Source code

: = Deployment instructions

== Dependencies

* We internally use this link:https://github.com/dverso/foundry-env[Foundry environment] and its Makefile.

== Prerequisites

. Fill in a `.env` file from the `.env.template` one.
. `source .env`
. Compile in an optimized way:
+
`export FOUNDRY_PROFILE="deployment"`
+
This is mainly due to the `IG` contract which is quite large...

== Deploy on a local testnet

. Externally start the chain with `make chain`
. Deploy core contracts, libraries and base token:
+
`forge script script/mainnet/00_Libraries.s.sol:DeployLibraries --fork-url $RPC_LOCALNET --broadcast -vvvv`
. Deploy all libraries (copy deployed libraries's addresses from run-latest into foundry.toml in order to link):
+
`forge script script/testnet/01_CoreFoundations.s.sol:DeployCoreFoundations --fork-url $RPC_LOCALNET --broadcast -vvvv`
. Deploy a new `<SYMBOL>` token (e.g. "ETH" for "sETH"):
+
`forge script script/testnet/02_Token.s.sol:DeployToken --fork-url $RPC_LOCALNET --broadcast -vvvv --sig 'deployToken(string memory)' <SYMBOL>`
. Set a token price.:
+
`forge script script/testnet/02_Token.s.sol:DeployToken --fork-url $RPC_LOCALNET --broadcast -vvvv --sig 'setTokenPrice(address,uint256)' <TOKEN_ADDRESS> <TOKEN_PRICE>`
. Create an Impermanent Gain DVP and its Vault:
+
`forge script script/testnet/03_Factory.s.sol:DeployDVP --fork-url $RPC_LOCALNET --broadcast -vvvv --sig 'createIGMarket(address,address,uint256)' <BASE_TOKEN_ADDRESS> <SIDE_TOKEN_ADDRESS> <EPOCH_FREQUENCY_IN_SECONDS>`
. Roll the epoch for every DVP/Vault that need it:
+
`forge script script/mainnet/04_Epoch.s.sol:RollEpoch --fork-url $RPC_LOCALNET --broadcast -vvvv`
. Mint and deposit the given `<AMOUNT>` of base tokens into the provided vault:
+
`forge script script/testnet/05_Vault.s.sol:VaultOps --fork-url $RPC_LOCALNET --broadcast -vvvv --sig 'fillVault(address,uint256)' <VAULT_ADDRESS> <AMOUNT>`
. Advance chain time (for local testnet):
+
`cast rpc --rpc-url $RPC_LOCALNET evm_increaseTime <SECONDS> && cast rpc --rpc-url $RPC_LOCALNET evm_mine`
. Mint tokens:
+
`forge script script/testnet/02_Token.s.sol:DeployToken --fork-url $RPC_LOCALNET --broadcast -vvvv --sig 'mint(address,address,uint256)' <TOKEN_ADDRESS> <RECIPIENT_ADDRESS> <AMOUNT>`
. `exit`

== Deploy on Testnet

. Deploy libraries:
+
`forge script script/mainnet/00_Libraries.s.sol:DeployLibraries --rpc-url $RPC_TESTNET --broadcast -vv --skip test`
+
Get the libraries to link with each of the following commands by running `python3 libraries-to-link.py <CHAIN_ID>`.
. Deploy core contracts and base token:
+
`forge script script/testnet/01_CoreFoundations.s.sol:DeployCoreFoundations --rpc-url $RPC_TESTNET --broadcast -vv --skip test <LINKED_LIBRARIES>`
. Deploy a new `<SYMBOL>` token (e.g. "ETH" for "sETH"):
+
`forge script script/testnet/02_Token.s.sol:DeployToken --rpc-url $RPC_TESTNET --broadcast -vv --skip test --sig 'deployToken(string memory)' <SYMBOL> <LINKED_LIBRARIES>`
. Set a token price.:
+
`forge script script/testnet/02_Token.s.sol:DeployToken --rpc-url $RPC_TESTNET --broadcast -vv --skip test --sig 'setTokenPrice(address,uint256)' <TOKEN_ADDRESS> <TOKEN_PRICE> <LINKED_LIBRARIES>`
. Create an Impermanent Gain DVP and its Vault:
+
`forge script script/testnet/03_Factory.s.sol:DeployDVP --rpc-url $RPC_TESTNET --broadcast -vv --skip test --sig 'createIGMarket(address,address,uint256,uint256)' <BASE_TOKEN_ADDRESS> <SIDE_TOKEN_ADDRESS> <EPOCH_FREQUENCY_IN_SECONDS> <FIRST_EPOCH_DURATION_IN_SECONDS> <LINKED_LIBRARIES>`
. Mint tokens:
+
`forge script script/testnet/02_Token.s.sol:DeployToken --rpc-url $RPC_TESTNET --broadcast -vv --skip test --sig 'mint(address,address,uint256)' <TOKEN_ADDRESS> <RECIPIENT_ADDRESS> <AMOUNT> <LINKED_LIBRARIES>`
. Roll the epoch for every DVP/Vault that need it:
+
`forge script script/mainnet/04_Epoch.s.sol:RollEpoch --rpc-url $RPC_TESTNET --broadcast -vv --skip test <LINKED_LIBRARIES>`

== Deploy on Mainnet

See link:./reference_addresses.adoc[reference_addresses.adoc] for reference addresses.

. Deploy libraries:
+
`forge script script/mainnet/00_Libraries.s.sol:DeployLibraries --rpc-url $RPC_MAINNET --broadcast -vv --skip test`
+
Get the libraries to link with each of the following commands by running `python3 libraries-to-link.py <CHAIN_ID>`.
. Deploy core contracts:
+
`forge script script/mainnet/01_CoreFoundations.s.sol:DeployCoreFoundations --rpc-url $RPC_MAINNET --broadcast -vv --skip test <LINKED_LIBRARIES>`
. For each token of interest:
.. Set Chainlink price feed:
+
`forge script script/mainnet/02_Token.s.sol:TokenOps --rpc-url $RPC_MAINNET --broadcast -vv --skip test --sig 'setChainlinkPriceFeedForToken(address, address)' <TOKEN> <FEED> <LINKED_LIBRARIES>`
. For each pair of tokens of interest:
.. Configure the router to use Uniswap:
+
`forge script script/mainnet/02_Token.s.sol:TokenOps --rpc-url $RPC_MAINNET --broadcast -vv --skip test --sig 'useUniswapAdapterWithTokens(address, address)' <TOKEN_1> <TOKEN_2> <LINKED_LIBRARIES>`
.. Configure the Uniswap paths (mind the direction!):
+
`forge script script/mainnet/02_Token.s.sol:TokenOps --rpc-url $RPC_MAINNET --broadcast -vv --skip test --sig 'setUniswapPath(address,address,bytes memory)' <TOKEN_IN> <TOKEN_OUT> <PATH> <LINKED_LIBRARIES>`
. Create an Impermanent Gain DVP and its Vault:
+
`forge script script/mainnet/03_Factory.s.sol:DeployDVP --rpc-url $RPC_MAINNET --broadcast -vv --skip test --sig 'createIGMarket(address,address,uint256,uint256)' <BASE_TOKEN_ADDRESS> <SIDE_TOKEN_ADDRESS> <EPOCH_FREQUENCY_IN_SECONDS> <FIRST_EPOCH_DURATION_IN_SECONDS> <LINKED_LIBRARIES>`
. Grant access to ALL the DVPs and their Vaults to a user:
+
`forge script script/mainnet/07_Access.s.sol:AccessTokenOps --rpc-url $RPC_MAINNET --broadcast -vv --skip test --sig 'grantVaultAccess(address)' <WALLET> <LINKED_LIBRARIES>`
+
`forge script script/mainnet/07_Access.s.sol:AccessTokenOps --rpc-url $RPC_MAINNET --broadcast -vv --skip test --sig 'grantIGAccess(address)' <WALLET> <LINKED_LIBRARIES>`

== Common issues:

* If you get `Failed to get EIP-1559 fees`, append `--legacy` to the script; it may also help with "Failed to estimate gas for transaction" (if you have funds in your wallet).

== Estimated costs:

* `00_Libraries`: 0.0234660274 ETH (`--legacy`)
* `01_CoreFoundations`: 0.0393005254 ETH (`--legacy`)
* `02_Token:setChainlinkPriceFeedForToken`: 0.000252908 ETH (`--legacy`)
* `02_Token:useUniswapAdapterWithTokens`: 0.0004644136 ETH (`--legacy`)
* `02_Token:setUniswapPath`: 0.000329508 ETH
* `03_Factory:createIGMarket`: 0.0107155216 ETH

> What is expected:
Write out the records in full, word for word.

> Result of the task:
Source code

: = Deployment instructions

== Dependencies

* We internally use this link:https://github.com/dverso/foundry-env[Foundry environment] and its Makefile.

== Prerequisites

. Fill in a `.env` file from the `.env.template` one.
. `source .env`
. Compile in an optimized way:
+
`export FOUNDRY_PROFILE="deployment"`
+
This is mainly due to the `IG` contract which is quite large...

== Deploy on a local testnet

. Externally start the chain with `make chain`
. Deploy core contracts, libraries and base token:
+
`forge script script/mainnet/00_Libraries.s.sol:DeployLibraries --fork-url $RPC_LOCALNET --broadcast -vvvv`
. Deploy all libraries (copy deployed libraries's addresses from run-latest into foundry.toml in order to link):
+
`forge script script/testnet/01_CoreFoundations.s.sol:DeployCoreFoundations --fork-url $RPC_LOCALNET --broadcast -vvvv`
. Deploy a new `<SYMBOL>` token (e.g. "ETH" for "sETH"):
+
`forge script script/testnet/02_Token.s.sol:DeployToken --fork-url $RPC_LOCALNET --broadcast -vvvv --sig 'deployToken(string memory)' <SYMBOL>`
. Set a token price.:
+
`forge script script/testnet/02_Token.s.sol:DeployToken --fork-url $RPC_LOCALNET --broadcast -vvvv --sig 'setTokenPrice(address,uint256)' <TOKEN_ADDRESS> <TOKEN_PRICE>`
. Create an Impermanent Gain DVP and its Vault:
+
`forge script script/testnet/03_Factory.s.sol:DeployDVP --fork-url $RPC_LOCALNET --broadcast -vvvv --sig 'createIGMarket(address,address,uint256)' <BASE_TOKEN_ADDRESS> <SIDE_TOKEN_ADDRESS> <EPOCH_FREQUENCY_IN_SECONDS>`
. Roll the epoch for every DVP/Vault that need it:
+
`forge script script/mainnet/04_Epoch.s.sol:RollEpoch --fork-url $RPC_LOCALNET --broadcast -vvvv`
. Mint and deposit the given `<AMOUNT>` of base tokens into the provided vault:
+
`forge script script/testnet/05_Vault.s.sol:VaultOps --fork-url $RPC_LOCALNET --broadcast -vvvv --sig 'fillVault(address,uint256)' <VAULT_ADDRESS> <AMOUNT>`
. Advance chain time (for local testnet):
+
`cast rpc --rpc-url $RPC_LOCALNET evm_increaseTime <SECONDS> && cast rpc --rpc-url $RPC_LOCALNET evm_mine`
. Mint tokens:
+
`forge script script/testnet/02_Token.s.sol:DeployToken --fork-url $RPC_LOCALNET --broadcast -vvvv --sig 'mint(address,address,uint256)' <TOKEN_ADDRESS> <RECIPIENT_ADDRESS> <AMOUNT>`
. `exit`

== Deploy on Testnet

. Deploy libraries:
+
`forge script script/mainnet/00_Libraries.s.sol:DeployLibraries --rpc-url $RPC_TESTNET --broadcast -vv --skip test`
+
Get the libraries to link with each of the following commands by running `python3 libraries-to-link.py <CHAIN_ID>`.
. Deploy core contracts and base token:
+
`forge script script/testnet/01_CoreFoundations.s.sol:DeployCoreFoundations --rpc-url $RPC_TESTNET --broadcast -vv --skip test <LINKED_LIBRARIES>`
. Deploy a new `<SYMBOL>` token (e.g. "ETH" for "sETH"):
+
`forge script script/testnet/02_Token.s.sol:DeployToken --rpc-url $RPC_TESTNET --broadcast -vv --skip test --sig 'deployToken(string memory)' <SYMBOL> <LINKED_LIBRARIES>`
. Set a token price.:
+
`forge script script/testnet/02_Token.s.sol:DeployToken --rpc-url $RPC_TESTNET --broadcast -vv --skip test --sig 'setTokenPrice(address,uint256)' <TOKEN_ADDRESS> <TOKEN_PRICE> <LINKED_LIBRARIES>`
. Create an Impermanent Gain DVP and its Vault:
+
`forge script script/testnet/03_Factory.s.sol:DeployDVP --rpc-url $RPC_TESTNET --broadcast -vv --skip test --sig 'createIGMarket(address,address,uint256,uint256)' <BASE_TOKEN_ADDRESS> <SIDE_TOKEN_ADDRESS> <EPOCH_FREQUENCY_IN_SECONDS> <FIRST_EPOCH_DURATION_IN_SECONDS> <LINKED_LIBRARIES>`
. Mint tokens:
+
`forge script script/testnet/02_Token.s.sol:DeployToken --rpc-url $RPC_TESTNET --broadcast -vv --skip test --sig 'mint(address,address,uint256)' <TOKEN_ADDRESS> <RECIPIENT_ADDRESS> <AMOUNT> <LINKED_LIBRARIES>`
. Roll the epoch for every DVP/Vault that need it:
+
`forge script script/mainnet/04_Epoch.s.sol:RollEpoch --rpc-url $RPC_TESTNET --broadcast -vv --skip test <LINKED_LIBRARIES>`

== Deploy on Mainnet

See link:./reference_addresses.adoc[reference_addresses.adoc] for reference addresses.

. Deploy libraries:
+
`forge script script/mainnet/00_Libraries.s.sol:DeployLibraries --rpc-url $RPC_MAINNET --broadcast -vv --skip test`
+
Get the libraries to link with each of the following commands by running `python3 libraries-to-link.py <CHAIN_ID>`.
. Deploy core contracts:
+
`forge script script/mainnet/01_CoreFoundations.s.sol:DeployCoreFoundations --rpc-url $RPC_MAINNET --broadcast -vv --skip test <LINKED_LIBRARIES>`
. For each token of interest:
.. Set Chainlink price feed:
+
`forge script script/mainnet/02_Token.s.sol:TokenOps --rpc-url $RPC_MAINNET --broadcast -vv --skip test --sig 'setChainlinkPriceFeedForToken(address, address)' <TOKEN> <FEED> <LINKED_LIBRARIES>`
. For each pair of tokens of interest:
.. Configure the router to use Uniswap:
+
`forge script script/mainnet/02_Token.s.sol:TokenOps --rpc-url $RPC_MAINNET --broadcast -vv --skip test --sig 'useUniswapAdapterWithTokens(address, address)' <TOKEN_1> <TOKEN_2> <LINKED_LIBRARIES>`
.. Configure the Uniswap paths (mind the direction!):
+
`forge script script/mainnet/02_Token.s.sol:TokenOps --rpc-url $RPC_MAINNET --broadcast -vv --skip test --sig 'setUniswapPath(address,address,bytes memory)' <TOKEN_IN> <TOKEN_OUT> <PATH> <LINKED_LIBRARIES>`
. Create an Impermanent Gain DVP and its Vault:
+
`forge script script/mainnet/03_Factory.s.sol:DeployDVP --rpc-url $RPC_MAINNET --broadcast -vv --skip test --sig 'createIGMarket(address,address,uint256,uint256)' <BASE_TOKEN_ADDRESS> <SIDE_TOKEN_ADDRESS> <EPOCH_FREQUENCY_IN_SECONDS> <FIRST_EPOCH_DURATION_IN_SECONDS> <LINKED_LIBRARIES>`
. Grant access to ALL the DVPs and their Vaults to a user:
+
`forge script script/mainnet/07_Access.s.sol:AccessTokenOps --rpc-url $RPC_MAINNET --broadcast -vv --skip test --sig 'grantVaultAccess(address)' <WALLET> <LINKED_LIBRARIES>`
+
`forge script script/mainnet/07_Access.s.sol:AccessTokenOps --rpc-url $RPC_MAINNET --broadcast -vv --skip test --sig 'grantIGAccess(address)' <WALLET> <LINKED_LIBRARIES>`

== Common issues:

* If you get `Failed to get EIP-1559 fees`, append `--legacy` to the script; it may also help with "Failed to estimate gas for transaction" (if you have funds in your wallet).

== Estimated costs:

* `00_Libraries`: 0.0234660274 ETH (`--legacy`)
* `01_CoreFoundations`: 0.0393005254 ETH (`--legacy`)
* `02_Token:setChainlinkPriceFeedForToken`: 0.000252908 ETH (`--legacy`)
* `02_Token:useUniswapAdapterWithTokens`: 0.0004644136 ETH (`--legacy`)
* `02_Token:setUniswapPath`: 0.000329508 ETH
* `03_Factory:createIGMarket`: 0.0107155216 ETH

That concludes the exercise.